Upbeat opener `Guten Abend, Leute' is very much modelled on the popular electronic Kraftwerk era of the mid Seventies onwards, being a slightly kitsch slice of electronica full of dominant upfront reprising themes, pulsing beats, spacey synth swirls and robotic vocoder spoken-word recitations provided by Dorothea herself. The laid-back and easily pleasing `Deutscher Wald' blends sparkling electric piano notes with fuzzy caressing synth washes over light beats, and `Unter Tage' offers strident urgent themes and jangling sequenced beats, softly taking the piece a little closer to Tangerine Dream.
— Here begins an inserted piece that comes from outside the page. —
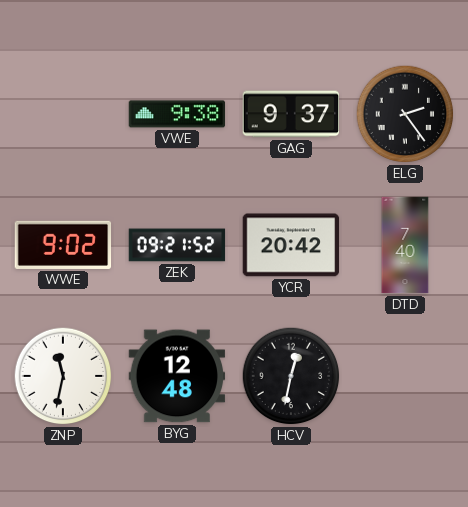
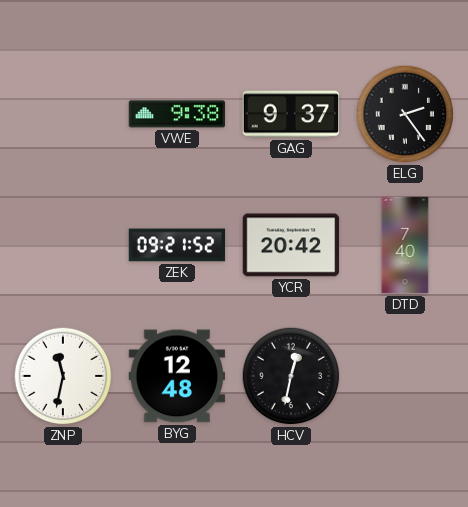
WWE: 9:02 -> none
`Auf Engelsflügeln's uplifting gliding synth waves and churning beats on side two almost take the piece into synth-pop territory, effortlessly coasting into a blissful vocoder spoken coda in the final moments, and almost heroic theme comes to life in `Intercity Rheingold' that could pass for one of the shorter soundtrack segments that Tangerine Dream delivered plenty of in the same decade. But for many listeners the near-ten minute closer `Der Grosse Atem' will impress most of all, a delicately solemn, enveloping and unhurried purer Berlin School work. Big on slowly evolving sonic atmospheres, chilly icy drones and eerie electronic shimmerings with just a touch of Jean-Michel Jarre's fizzing spacey caresses, it ultimately takes on a comforting Ashra-like serenity without ever coming close to vapid New Age music stylings (but an unwarranted and obtrusive glitch computer meltdown in the final seconds kills the mood!).

`Deutsche Wertarbeit' (aptly translated as `quality German workmanship'!) is hardly the most demanding or complex of German electronic works, and it's very likely that some followers of the heavier-going Berlin School acts and works will likely dismiss it as being throwaway or insubstantial. But close repeated listens uncover subtle depth and fascinating ideas buried beneath the misleadingly lightweight and effortlessly melodic surface, and it's a shame that Ms. Raukes didn't release any more solo efforts after this promising debut, as she was already revealing a distinctive and unique prog-electronic personality that would have potentially developed in even further interesting directions.

Three and a half stars for this charming album, rounded up to four, an interesting and worthy addition to vintage prog- electronic collections.